Thanks, Bill. I bought the same Ryobi laminate trimmer based on reading your posts. The simplicity of routing the second lane by dropping a piece of sintra in the first slot was too appealing.

I figured that routing a curve of that tightness wouldn't be much different from routing other curves and routing the rails just takes a decent jig. But, I'm sure that there's more to it. There always is.

Would Luf's strip work for me if I could lay it to the six inch diameter? The board is approximately 4'x5' and I planned on using it to hone my skills while providing a fun little course for my son to have in his room when I'm done. I have an L shaped area that is 7'x14' by three feet wide in the basement to do a larger track in.
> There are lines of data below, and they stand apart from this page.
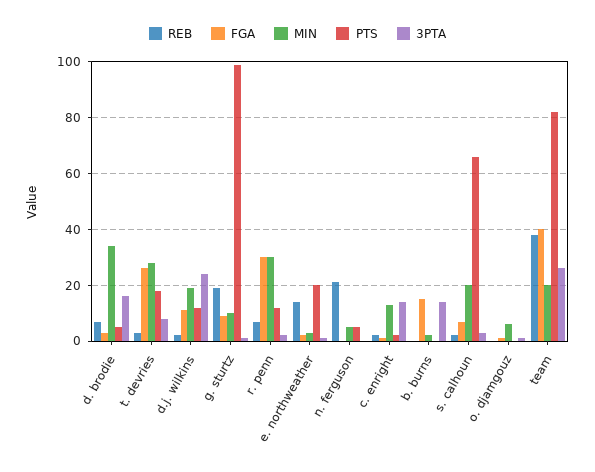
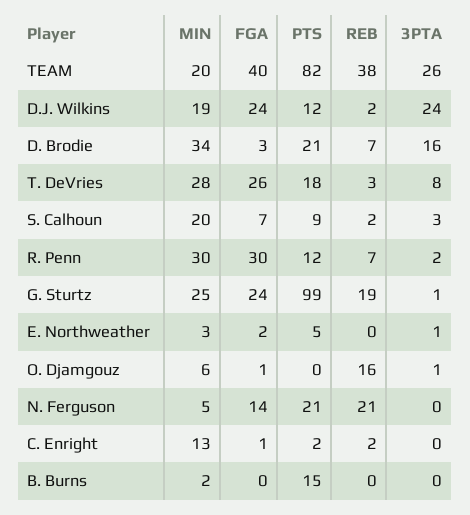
  {
    "REB": {
      "d. brodie": 7,
      "t. devries": 3,
      "d.j. wilkins": 2,
      "g. sturtz": 19,
      "r. penn": 7,
-     "e. northweather": 15,
+     "e. northweather": 0,
      "n. ferguson": 21,
      "c. enright": 2,
      "b. burns": 0,
      "s. calhoun": 2,
-     "o. djamgouz": 0,
+     "o. djamgouz": 16,
      "team": 38
    },
    "FGA": {
      "d. brodie": 3,
      "t. devries": 26,
-     "d.j. wilkins": 10,
+     "d.j. wilkins": 24,
-     "g. sturtz": 10,
+     "g. sturtz": 24,
      "r. penn": 30,
      "e. northweather": 2,
-     "n. ferguson": 0,
+     "n. ferguson": 14,
      "c. enright": 1,
-     "b. burns": 15,
+     "b. burns": 0,
      "s. calhoun": 7,
      "o. djamgouz": 1,
      "team": 40
    },
    "MIN": {
      "d. brodie": 34,
      "t. devries": 28,
      "d.j. wilkins": 19,
-     "g. sturtz": 10,
+     "g. sturtz": 25,
      "r. penn": 30,
      "e. northweather": 3,
      "n. ferguson": 5,
      "c. enright": 13,
      "b. burns": 2,
      "s. calhoun": 20,
      "o. djamgouz": 6,
      "team": 20
    },
    "PTS": {
-     "d. brodie": 5,
+     "d. brodie": 21,
      "t. devries": 18,
      "d.j. wilkins": 12,
      "g. sturtz": 99,
      "r. penn": 12,
-     "e. northweather": 20,
+     "e. northweather": 5,
-     "n. ferguson": 5,
+     "n. ferguson": 21,
      "c. enright": 2,
-     "b. burns": 0,
+     "b. burns": 15,
-     "s. calhoun": 65,
+     "s. calhoun": 9,
      "o. djamgouz": 0,
      "team": 82
    },
    "3PTA": {
      "d. brodie": 16,
      "t. devries": 8,
      "d.j. wilkins": 24,
      "g. sturtz": 1,
      "r. penn": 2,
      "e. northweather": 1,
      "n. ferguson": 0,
-     "c. enright": 15,
+     "c. enright": 0,
-     "b. burns": 15,
+     "b. burns": 0,
      "s. calhoun": 3,
      "o. djamgouz": 1,
      "team": 26
    }
  }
I'm hoping to be able to get four lanes of racing in that space.

John


----------



## wm_brant (Nov 21, 2004)

John --

If you attempt to route a 3" radius turn using a 3" diameter base, you are going to have some funny results.
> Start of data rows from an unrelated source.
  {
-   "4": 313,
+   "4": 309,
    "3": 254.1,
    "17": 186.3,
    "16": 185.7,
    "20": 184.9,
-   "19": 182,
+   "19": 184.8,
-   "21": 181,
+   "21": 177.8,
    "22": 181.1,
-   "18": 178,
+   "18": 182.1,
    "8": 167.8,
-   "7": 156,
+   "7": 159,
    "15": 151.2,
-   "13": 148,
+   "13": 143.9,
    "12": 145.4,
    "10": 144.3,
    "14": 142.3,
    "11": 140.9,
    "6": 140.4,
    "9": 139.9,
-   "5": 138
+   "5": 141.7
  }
A 3" radius 180-degree turn would come out as a straight line ending 1.5" from the flexible strip.

A 3" radius 90-degree turn would come out as a right angle.

As a practical matter, the turn is going to have to be larger than 3" in diameter.

Also keep in mind the following: 

If using the Sintra copying technique, you will almost always have at least one lane of a smaller diameter than the lane you are routing
You will need to route the rail slots, one of which will always have a smaller radius than the tightest guide slot you have routed.

My recommendations:

Buy Luf's flexible strip and practice with it. See just how small a radius you are comfortable bending it into. You might plan on buying two strips if you are set on working with small diameter turns.
Practice on small sheets of MDF first!
Go with turn diameters larger than the smallest possible ones you can make. The tight turns are not only hard to create, they are hard to drive.
3mm Sintra is a snug fit in a 1/8" (equal to 3.2mm) slot. For a 1/16" slot, you will need to find a source of 1.5mm Sintra, which I'm not sure is available. You might need to use another material, or go with the template routing approach (which I think is the best way to go for HO tracks).

-- Bill


----------



## jkstewart1 (Dec 14, 2005)

I wasn't sure how tight a turn the cars would handle. I see what you're saying on the radii examples. Thanks for all of your help!


----------